Written task
Transcribe the passage about the Alcatraz execution, starting at "But she's not" and ending at "is not delivered.".

Selected passage
Lester McKenna (Bruce Weitz) is the first death row prisoner brought to the new Alcatraz and also the first prisoner scheduled to be executed. An older man, he stole $200,000,000 worth of gold bricks in a heist that resulted in five deaths and hid the loot at an unknown location. Federal Bureau of Prisons head Frank Hubbard (Stephen J. Cannell) and Supreme Court Justice Jane McPherson (Linda Thorson) have arrived to witness the execution, which is a result of Jane sentencing Lester.

But she's not the only one interested in Lester. A small but well-equipped team of terrorists who call themselves the "49ers" have parachuted onto the Alcatraz island and gained control of it. Led by 49er One, a.k.a. Hubbard's assistant Donny Johnson (Morris Chestnut), and 49er Six (Nia Peeples), the team finds Lester, and they want him to give up the location of his hidden stash of gold. When Lester will not tell them, Donny shoots a nearby priest (Eva-Maria Schönecker) and threatens to kill others if the information is not delivered.

Stored data

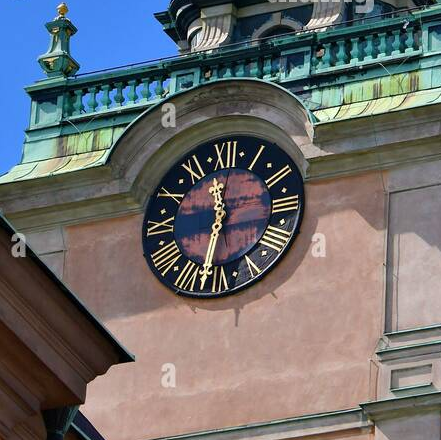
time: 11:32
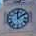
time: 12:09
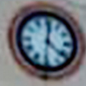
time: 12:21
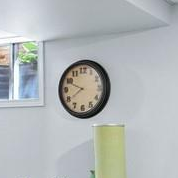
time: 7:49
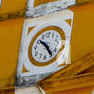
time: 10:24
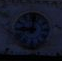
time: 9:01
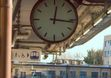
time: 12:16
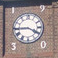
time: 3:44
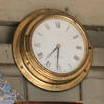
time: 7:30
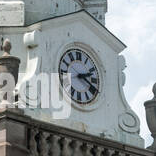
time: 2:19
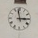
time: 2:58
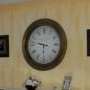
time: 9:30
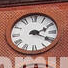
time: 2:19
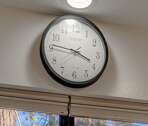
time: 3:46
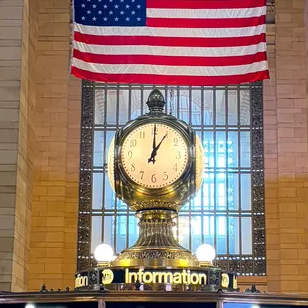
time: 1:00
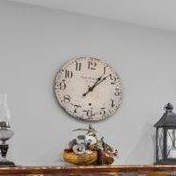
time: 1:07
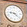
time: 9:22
* * *
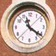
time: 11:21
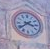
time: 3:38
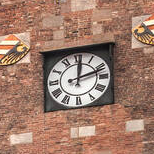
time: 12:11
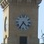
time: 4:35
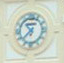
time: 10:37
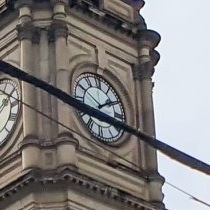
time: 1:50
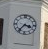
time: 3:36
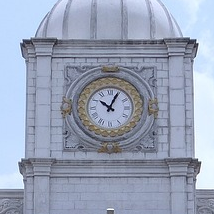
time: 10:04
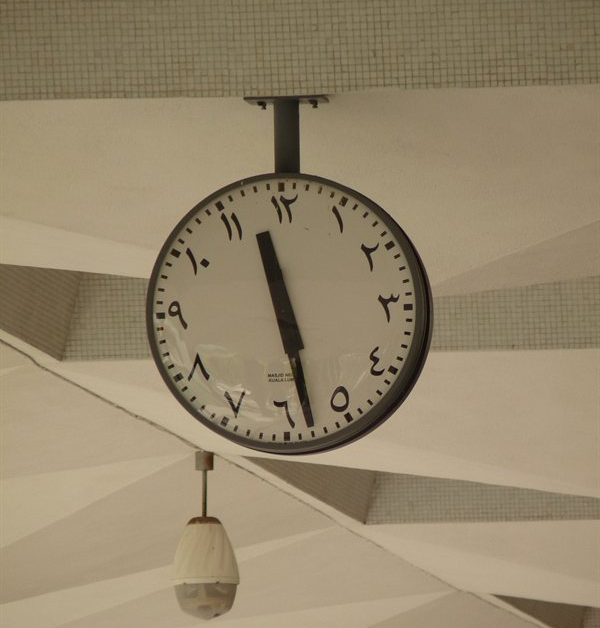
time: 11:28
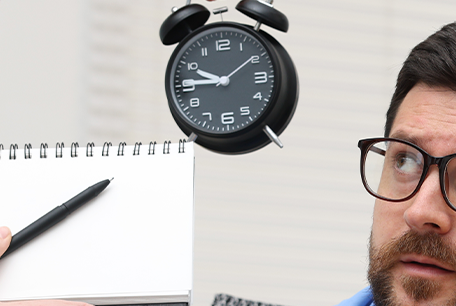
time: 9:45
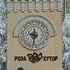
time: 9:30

Answer for this exercise
But she's not the only one interested in Lester. A small but well-equipped team of terrorists who call themselves the "49ers" have parachuted onto the Alcatraz island and gained control of it. Led by 49er One, a.k.a. Hubbard's assistant Donny Johnson (Morris Chestnut), and 49er Six (Nia Peeples), the team finds Lester, and they want him to give up the location of his hidden stash of gold. When Lester will not tell them, Donny shoots a nearby priest (Eva-Maria Schönecker) and threatens to kill others if the information is not delivered.